* _EXERCISE GOAL_
Arrange the lines below as a two-column CSV with the headers "text" and "reply". Give each line one row, with its text and its answer each in a single quoted field, line breaks replaced by spaces, and the pictures left out.

* _SUPPLIED INFORMATION_
== == ==
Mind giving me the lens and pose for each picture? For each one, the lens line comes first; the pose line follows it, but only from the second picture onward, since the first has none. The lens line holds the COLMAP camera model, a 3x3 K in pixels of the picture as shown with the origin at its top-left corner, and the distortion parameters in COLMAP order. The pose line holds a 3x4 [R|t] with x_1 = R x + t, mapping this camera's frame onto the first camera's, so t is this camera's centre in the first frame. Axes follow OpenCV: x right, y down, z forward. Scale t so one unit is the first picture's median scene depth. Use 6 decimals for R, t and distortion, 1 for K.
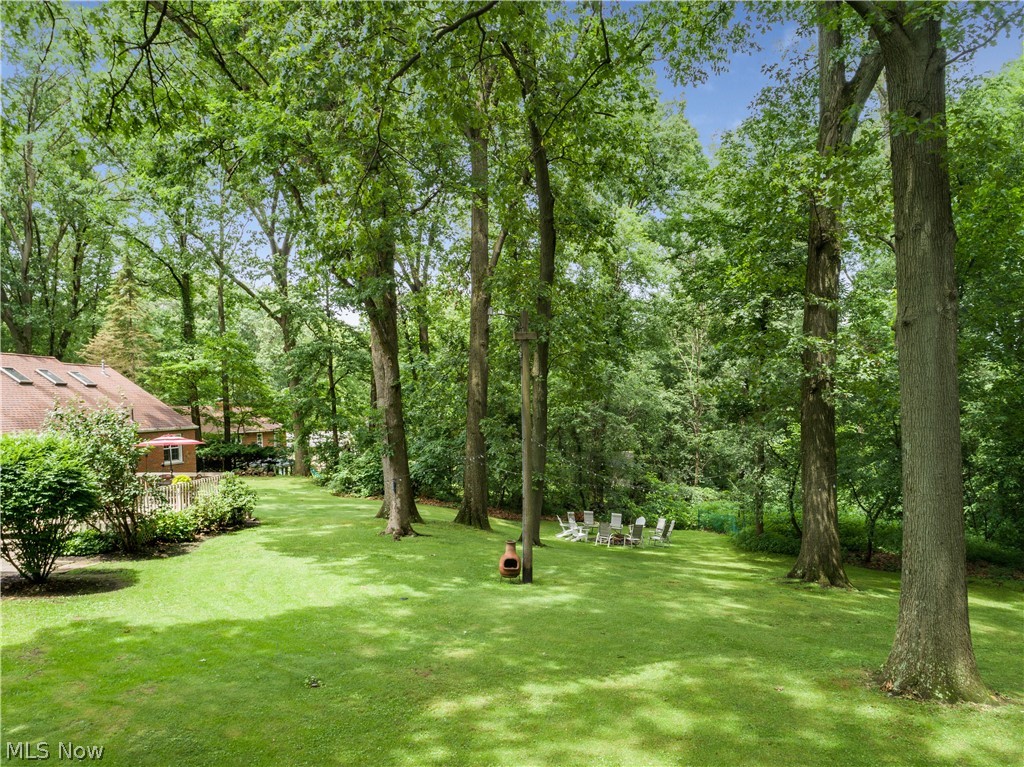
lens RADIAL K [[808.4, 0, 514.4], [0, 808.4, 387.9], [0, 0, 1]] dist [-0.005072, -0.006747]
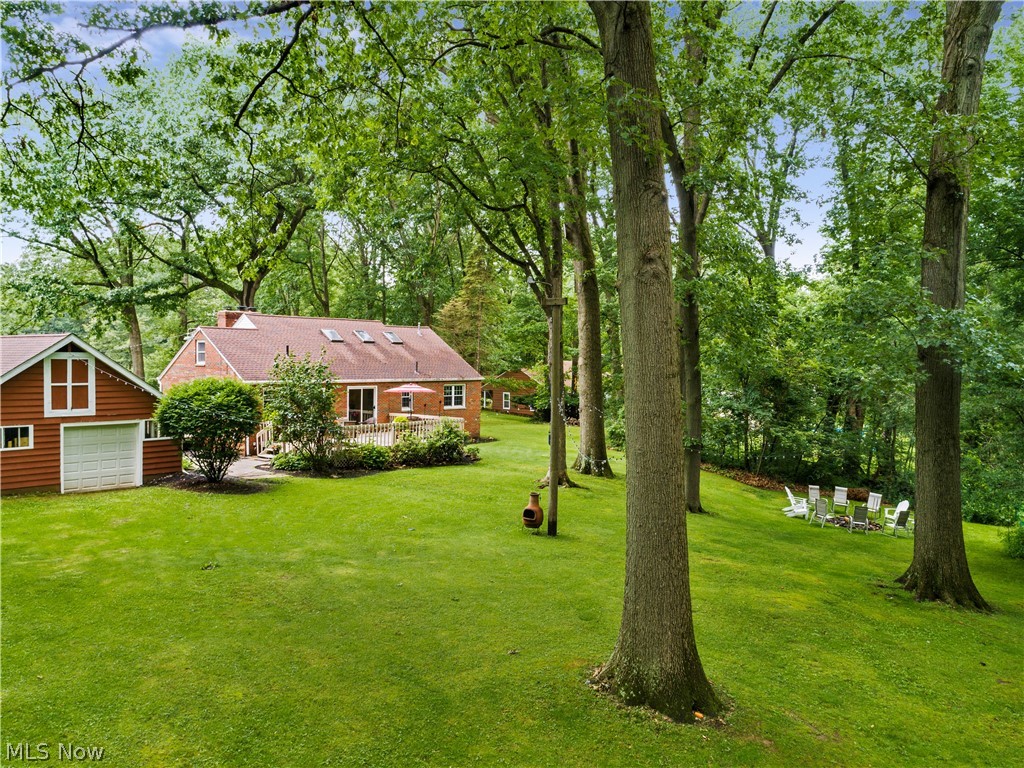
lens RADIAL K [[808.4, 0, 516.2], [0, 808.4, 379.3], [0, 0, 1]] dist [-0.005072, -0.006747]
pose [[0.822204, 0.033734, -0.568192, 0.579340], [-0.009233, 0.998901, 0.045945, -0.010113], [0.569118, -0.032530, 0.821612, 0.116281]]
== == ==
* _SOLUTION TO THE EXERCISE_
text,reply
"Mind giving me the lens and pose for each picture? For each one, the lens line comes first; the pose line follows it, but only from the second picture onward, since the first has none. The lens line holds the COLMAP camera model, a 3x3 K in pixels of the picture as shown with the origin at its top-left corner, and the distortion parameters in COLMAP order. The pose line holds a 3x4 [R|t] with x_1 = R x + t, mapping this camera's frame onto the first camera's, so t is this camera's centre in the first frame. Axes follow OpenCV: x right, y down, z forward. Scale t so one unit is the first picture's median scene depth. Use 6 decimals for R, t and distortion, 1 for K.","lens RADIAL K [[808.4, 0, 514.4], [0, 808.4, 387.9], [0, 0, 1]] dist [-0.005072, -0.006747] lens RADIAL K [[808.4, 0, 516.2], [0, 808.4, 379.3], [0, 0, 1]] dist [-0.005072, -0.006747] pose [[0.822204, 0.033734, -0.568192, 0.579340], [-0.009233, 0.998901, 0.045945, -0.010113], [0.569118, -0.032530, 0.821612, 0.116281]]"